Are you brave enough to confess that you are doing the same? Come out of the closet!
Now if I could only get collaborators to stop using Adobe to add comments …
I hate that soooo much!!!
Yep Jordi. Our whole lab switched to dropbox now. We are using it to write papers and grants. My boss payed for the corporate dropbox, so we have tons of space. In fact, all my work related files are in dropbox now, so I can share that with other people in the lab in a heartbeat. Very useful. It never happened to me that it synced while I was modifying a file, but that is a good warning.

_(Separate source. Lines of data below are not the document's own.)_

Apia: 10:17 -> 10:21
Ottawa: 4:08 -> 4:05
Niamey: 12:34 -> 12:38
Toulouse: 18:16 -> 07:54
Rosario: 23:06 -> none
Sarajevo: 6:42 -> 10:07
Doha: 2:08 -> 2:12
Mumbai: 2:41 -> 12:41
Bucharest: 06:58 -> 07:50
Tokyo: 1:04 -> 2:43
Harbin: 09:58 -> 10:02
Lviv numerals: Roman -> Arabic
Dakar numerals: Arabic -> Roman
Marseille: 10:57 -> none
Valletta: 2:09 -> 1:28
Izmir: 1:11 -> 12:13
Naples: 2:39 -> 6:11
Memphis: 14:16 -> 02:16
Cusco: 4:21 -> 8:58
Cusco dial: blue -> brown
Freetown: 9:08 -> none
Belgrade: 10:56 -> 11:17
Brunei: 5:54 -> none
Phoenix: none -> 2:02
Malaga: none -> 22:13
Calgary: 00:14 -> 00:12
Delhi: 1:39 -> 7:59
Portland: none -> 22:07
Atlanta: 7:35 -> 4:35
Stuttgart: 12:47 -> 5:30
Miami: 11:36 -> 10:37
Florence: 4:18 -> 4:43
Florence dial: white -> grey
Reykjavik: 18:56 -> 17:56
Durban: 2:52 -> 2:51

Probably Dropbox issued a warning but with some many windows open is too easy to click enter without paying too much attention. I guess this is what happened…
Same here, dropbox is becoming THE way in our lab. Though to your adobe comment, which I fully agree, any alternative to handle comment exchanges when using different text editors, e.g. word and latex?
I´m afraid I’ve no cross-editor comment suggestion. Never happened to me this mixture of .doc and .tex for the same “project”
I’m a “old” dropbox user and I love it, but I think that the Dropbox Premium plans are very expensive. I’m trying Insync (https://www.insynchq.com) that is a very interesting alternative. Insync is very similar to Dropbox but it uses Google Docs storage that is only 0.25 $/GB/year (Insync is free, you only pay Google storage if you need more than 1GB). With Insync you can share files (like Dropbox) and ALSO edit documents in the cloud with Google docs (so you can avoid lose the changes when two or more users are editing at the same time).